When there is more than one subjob, *-run orchestrators do not create a valid run commit. Specifically, datalad rerun could not be used to rerun the commit on the local machine because the values for the inputs, outputs, and command do not correspond to concrete values. This is an unresolved issue, but at this point the commit should be considered as a way to capture the information about the remote command execution—one that certainly provides more information than logging into the remote and running condor_submit yourself.

Job parameters

To define a job, ReproMan builds up a “job spec” from job parameters. Call reproman run --list=parameters to see a list of available parameters. The parameters can be specified within a file passed to the --job-spec option, as a key-value pair specified via the --job-parameter option, or through a dedicate command-line option.

The last option is only available for a subset of parameters, with the intention of giving these parameters more exposure and making them slightly more convenient to use. In the examples so far, we’ve only seen job parameters in the form of a dedicated command-line argument, things like --orc datalad-pair-run. Alternatively this could be expressed more verbosely through --job-parameter as --job-parameter orchestrator=datalad-pair-run. Or it could be contained as a top-level key-value pair in a YAML file passed to --job-spec.
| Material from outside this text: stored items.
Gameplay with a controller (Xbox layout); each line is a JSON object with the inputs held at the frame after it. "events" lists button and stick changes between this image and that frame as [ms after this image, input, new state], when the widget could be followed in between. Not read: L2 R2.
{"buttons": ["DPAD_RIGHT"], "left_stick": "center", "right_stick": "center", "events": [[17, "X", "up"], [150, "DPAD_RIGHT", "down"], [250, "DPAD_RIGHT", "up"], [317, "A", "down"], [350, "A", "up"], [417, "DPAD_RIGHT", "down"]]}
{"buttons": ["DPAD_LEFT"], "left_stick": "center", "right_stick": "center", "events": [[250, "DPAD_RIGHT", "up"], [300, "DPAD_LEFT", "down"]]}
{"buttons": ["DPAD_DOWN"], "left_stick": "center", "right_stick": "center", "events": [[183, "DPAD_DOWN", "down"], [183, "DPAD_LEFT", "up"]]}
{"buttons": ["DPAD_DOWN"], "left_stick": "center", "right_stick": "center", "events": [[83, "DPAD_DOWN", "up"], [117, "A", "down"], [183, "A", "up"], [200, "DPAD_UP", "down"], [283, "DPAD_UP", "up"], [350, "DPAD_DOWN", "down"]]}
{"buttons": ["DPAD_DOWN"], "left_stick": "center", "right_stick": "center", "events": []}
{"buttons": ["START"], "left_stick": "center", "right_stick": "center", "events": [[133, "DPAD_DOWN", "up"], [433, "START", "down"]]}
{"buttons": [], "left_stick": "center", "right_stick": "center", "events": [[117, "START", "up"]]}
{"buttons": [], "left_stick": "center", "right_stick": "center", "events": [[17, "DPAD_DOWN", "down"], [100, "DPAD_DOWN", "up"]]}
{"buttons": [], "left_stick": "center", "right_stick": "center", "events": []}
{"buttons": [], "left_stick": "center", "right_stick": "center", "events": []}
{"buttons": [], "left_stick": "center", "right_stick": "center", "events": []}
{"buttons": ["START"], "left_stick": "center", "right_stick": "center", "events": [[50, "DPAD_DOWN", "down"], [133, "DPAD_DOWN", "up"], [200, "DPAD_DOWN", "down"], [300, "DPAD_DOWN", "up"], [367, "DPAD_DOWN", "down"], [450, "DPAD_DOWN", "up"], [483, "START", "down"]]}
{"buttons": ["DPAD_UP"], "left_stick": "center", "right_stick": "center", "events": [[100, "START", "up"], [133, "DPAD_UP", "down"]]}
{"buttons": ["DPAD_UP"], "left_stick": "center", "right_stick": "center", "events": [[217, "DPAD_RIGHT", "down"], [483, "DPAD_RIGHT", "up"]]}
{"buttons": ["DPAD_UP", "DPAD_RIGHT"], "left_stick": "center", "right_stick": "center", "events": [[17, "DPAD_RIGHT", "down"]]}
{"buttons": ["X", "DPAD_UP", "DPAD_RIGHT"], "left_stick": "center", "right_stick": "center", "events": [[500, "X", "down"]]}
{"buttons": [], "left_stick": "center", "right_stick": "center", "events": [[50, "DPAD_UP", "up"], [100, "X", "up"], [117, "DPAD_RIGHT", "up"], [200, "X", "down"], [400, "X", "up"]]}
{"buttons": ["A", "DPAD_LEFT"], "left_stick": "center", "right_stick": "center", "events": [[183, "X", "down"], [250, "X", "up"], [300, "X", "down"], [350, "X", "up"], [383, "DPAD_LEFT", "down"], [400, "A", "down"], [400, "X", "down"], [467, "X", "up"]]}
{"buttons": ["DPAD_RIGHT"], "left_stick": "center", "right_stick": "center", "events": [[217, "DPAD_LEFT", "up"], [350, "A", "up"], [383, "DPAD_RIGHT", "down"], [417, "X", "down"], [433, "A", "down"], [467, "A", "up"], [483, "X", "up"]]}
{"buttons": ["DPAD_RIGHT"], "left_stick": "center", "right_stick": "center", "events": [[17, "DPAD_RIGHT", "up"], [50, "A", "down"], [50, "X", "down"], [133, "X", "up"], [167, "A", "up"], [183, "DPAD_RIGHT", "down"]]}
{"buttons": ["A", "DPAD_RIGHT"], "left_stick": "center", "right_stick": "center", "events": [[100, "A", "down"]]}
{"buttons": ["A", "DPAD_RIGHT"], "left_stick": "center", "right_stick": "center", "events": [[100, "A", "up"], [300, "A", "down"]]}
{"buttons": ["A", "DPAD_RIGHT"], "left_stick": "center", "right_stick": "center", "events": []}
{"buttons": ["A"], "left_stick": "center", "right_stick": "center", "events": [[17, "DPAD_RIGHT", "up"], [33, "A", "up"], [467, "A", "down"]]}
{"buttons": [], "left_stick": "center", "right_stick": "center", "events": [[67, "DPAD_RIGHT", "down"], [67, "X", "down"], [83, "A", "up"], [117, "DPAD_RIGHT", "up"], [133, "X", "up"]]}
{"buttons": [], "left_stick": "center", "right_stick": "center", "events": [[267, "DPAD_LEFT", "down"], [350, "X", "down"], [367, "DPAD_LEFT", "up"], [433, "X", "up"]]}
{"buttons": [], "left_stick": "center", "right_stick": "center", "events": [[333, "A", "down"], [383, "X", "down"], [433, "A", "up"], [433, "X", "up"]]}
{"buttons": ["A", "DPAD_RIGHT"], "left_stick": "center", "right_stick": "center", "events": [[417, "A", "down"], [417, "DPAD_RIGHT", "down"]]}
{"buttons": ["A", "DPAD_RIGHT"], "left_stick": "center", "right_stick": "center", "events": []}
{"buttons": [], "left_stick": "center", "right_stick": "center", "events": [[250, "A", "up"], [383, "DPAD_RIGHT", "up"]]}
When a value is specified in multiple sources, the order of precedence is the dedicated option, then the value specified via --job_parameters, and finally the value contained in a --job-spec YAML file. When multiple --job-spec arguments are given and define a conflicting key, the value from the last specified file wins.

Captured job information

When using any DataLad-based orchestrator, the run will ultimately be captured as a commit in the dataset. In addition to working tree changes that the command caused (e.g., files it generated), the commit will include new files under a .reproman/jobs/<resource name>/<job ID>/ directory. Of the files from that directory, the ones described below are likely to be of the most interest to callers.

submit
The batch system submit file (e.g., when the submitter is condor, the file passed to condor_submit).
runscript
The wrapper script called by the submit file. It runs the subjob command indicated by its sole command-line argument, an integer that represents the subjob.
std{out,err}.N
The standard output and standard error for each subjob command. If subjob N, stderr.N is where you should look first for more information.
spec.yaml

The “job spec” mentioned in the last section. Any key that does not start with an underscore is a job parameter that can be specified by the caller.

In addition to recording information about the submitted job, this spec can provide a starting point for future reproman run calls. You can copy it to a new file, tweak it as desired, and feed it in via --job-spec. Or, instead of copying the file, you can give the original file to --job-spec and then override the values as needed with command-line arguments or later --job-spec values.